--- Information provided ---
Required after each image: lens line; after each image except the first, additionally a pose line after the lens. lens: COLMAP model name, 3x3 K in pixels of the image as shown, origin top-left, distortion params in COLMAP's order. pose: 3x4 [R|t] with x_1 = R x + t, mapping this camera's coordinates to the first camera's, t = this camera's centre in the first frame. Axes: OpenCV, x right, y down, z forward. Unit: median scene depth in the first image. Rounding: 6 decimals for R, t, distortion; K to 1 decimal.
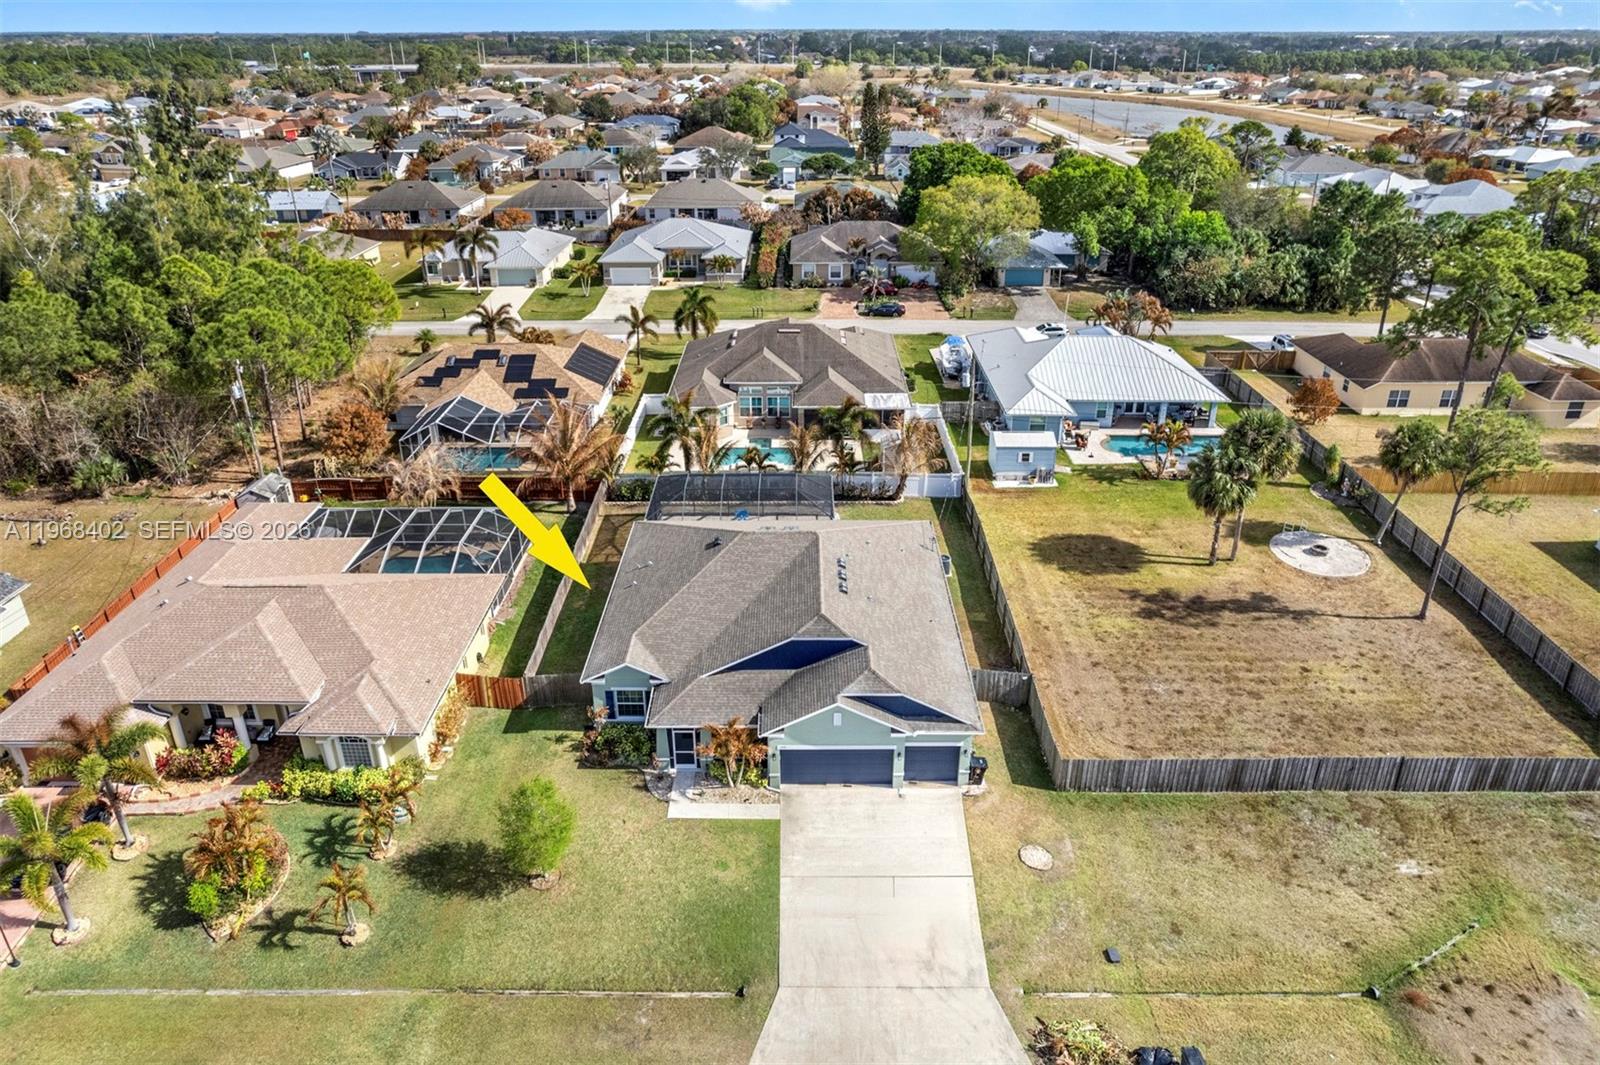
lens RADIAL K [[1002.2, 0, 800.0], [0, 1002.2, 532.5], [0, 0, 1]] dist [-0.048837, 0.034824]
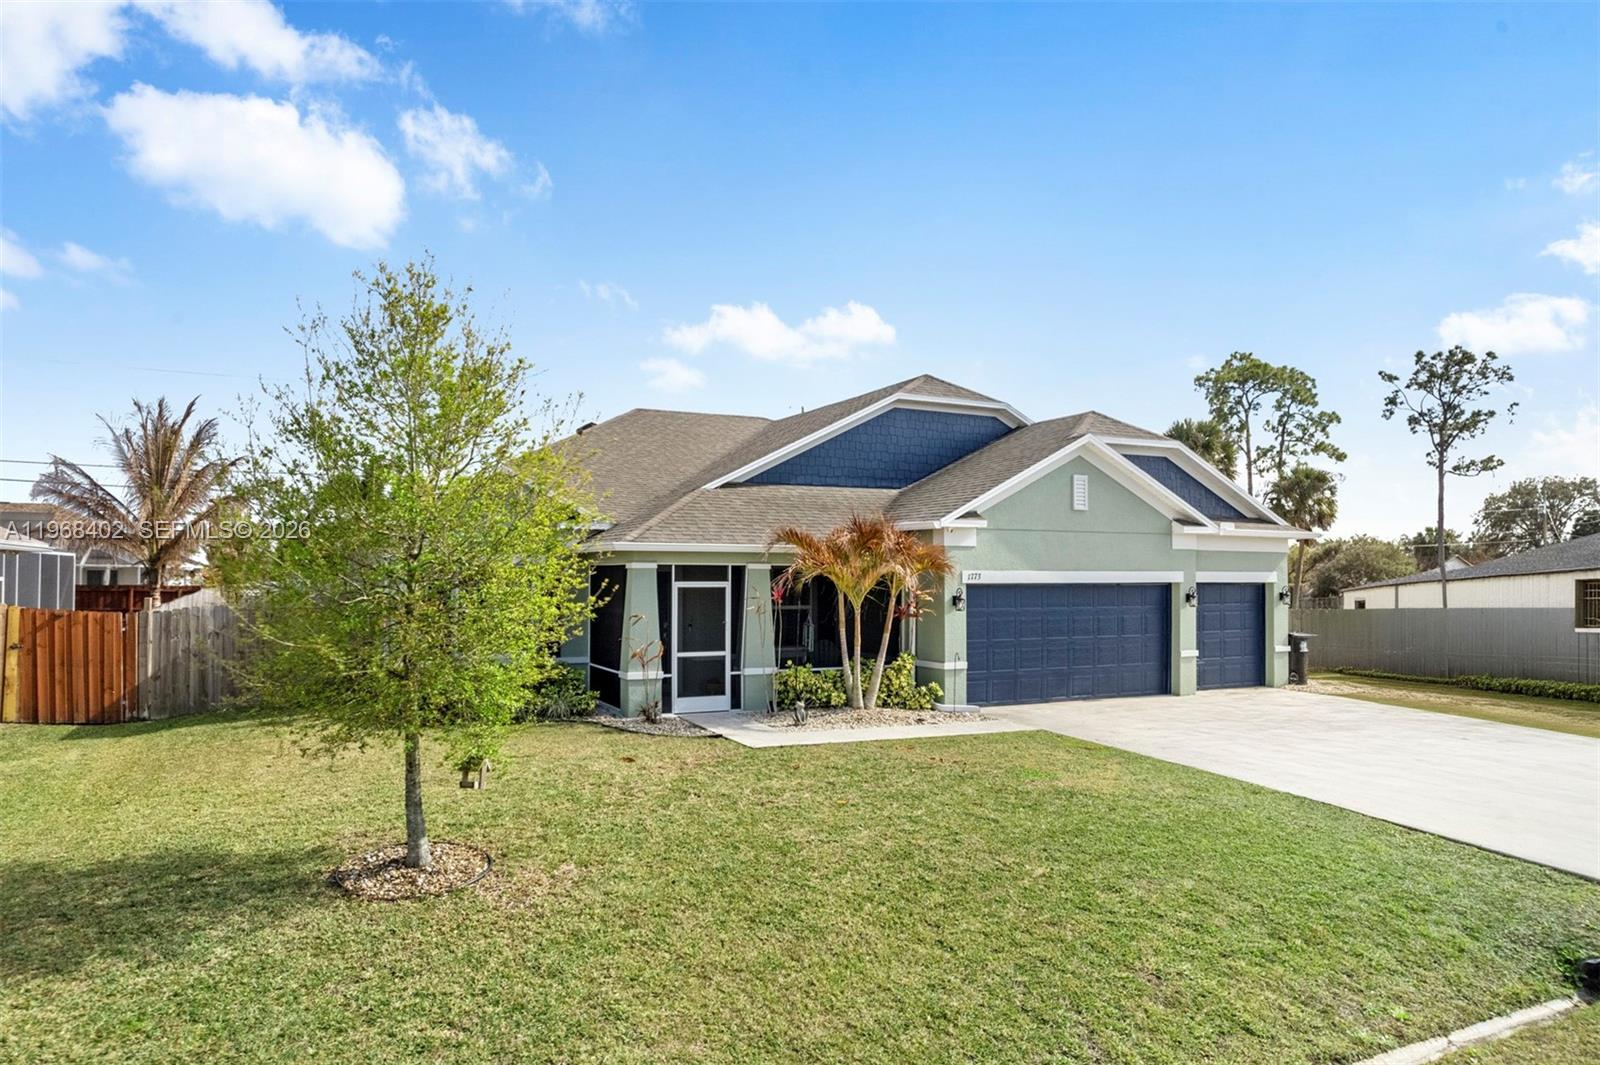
lens RADIAL K [[1032.8, 0, 802.8], [0, 1032.8, 550.2], [0, 0, 1]] dist [-0.051617, 0.023393]
pose [[0.900723, 0.002175, 0.434388, -0.180859], [0.193541, 0.893240, -0.405788, 0.255113], [-0.388895, 0.449575, 0.804141, 0.497077]]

--- Try it ---
Skipping all pictures, set the listing down exactly as written.

--- Response to this exercise ---
Required after each image: lens line; after each image except the first, additionally a pose line after the lens. lens: COLMAP model name, 3x3 K in pixels of the image as shown, origin top-left, distortion params in COLMAP's order. pose: 3x4 [R|t] with x_1 = R x + t, mapping this camera's coordinates to the first camera's, t = this camera's centre in the first frame. Axes: OpenCV, x right, y down, z forward. Unit: median scene depth in the first image. Rounding: 6 decimals for R, t, distortion; K to 1 decimal.
lens RADIAL K [[1002.2, 0, 800.0], [0, 1002.2, 532.5], [0, 0, 1]] dist [-0.048837, 0.034824]
lens RADIAL K [[1032.8, 0, 802.8], [0, 1032.8, 550.2], [0, 0, 1]] dist [-0.051617, 0.023393]
pose [[0.900723, 0.002175, 0.434388, -0.180859], [0.193541, 0.893240, -0.405788, 0.255113], [-0.388895, 0.449575, 0.804141, 0.497077]]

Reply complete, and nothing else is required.